INSTRUCTIONS FOR THE TASK
The word "Rappenau" occurs in some of the lines below; copy each of those lines.

SUPPLIED DATA
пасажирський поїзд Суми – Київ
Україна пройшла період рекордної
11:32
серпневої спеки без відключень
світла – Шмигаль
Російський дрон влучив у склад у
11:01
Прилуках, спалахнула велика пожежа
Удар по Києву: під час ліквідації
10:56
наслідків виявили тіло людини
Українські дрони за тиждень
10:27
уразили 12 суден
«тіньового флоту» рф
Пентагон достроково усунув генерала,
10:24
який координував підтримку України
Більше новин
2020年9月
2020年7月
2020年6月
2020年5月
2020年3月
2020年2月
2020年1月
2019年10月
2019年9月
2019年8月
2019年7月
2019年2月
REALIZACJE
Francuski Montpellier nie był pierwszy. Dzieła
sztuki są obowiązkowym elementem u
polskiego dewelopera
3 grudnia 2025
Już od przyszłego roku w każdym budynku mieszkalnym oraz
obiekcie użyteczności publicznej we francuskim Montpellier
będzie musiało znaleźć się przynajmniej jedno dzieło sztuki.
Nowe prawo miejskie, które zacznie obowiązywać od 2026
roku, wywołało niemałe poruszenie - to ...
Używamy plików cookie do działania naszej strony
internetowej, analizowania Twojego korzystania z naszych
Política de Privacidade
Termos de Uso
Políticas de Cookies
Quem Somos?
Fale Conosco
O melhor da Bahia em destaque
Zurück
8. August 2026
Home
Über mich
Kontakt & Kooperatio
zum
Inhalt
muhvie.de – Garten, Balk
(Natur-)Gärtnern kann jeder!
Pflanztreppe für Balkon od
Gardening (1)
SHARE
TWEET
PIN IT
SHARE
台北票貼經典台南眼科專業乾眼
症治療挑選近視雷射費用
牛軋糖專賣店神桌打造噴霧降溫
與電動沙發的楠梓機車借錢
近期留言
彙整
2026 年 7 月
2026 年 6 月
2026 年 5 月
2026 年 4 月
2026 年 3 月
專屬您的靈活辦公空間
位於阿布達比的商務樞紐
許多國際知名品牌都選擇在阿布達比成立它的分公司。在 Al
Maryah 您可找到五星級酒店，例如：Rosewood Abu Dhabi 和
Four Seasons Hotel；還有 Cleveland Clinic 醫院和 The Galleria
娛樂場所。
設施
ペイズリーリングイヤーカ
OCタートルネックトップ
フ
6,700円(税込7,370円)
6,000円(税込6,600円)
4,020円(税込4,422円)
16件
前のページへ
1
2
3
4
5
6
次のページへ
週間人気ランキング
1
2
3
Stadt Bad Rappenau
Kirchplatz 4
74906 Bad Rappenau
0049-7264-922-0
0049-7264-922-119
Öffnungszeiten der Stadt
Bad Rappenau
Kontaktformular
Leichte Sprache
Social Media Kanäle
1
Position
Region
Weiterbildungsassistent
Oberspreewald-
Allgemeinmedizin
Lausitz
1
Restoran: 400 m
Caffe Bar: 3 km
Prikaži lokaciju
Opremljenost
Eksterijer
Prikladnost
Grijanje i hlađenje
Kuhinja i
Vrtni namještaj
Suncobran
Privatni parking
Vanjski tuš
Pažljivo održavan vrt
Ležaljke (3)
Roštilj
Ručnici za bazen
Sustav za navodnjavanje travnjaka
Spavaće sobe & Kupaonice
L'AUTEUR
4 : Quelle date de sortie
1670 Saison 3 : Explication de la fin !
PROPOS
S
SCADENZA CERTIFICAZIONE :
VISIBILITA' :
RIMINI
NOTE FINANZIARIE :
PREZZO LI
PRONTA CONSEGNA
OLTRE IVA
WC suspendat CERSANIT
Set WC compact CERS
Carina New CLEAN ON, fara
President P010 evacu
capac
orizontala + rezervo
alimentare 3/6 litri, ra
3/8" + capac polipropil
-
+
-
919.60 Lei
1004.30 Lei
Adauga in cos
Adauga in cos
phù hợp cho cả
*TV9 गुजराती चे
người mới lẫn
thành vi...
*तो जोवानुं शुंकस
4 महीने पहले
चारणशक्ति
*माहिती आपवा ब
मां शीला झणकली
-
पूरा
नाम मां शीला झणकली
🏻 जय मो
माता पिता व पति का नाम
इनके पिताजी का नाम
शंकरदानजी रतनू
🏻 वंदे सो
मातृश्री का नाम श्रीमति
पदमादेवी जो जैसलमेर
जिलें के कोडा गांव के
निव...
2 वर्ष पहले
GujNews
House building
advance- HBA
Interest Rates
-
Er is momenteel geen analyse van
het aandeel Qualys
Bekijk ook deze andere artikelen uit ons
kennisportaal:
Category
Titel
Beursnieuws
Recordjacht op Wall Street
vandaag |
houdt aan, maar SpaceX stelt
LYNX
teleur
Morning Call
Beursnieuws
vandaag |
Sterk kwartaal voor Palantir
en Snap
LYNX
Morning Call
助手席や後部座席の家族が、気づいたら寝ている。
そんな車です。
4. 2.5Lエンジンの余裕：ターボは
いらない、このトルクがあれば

ANSWER TO THE PROBLEM
Stadt Bad Rappenau
74906 Bad Rappenau
Bad Rappenau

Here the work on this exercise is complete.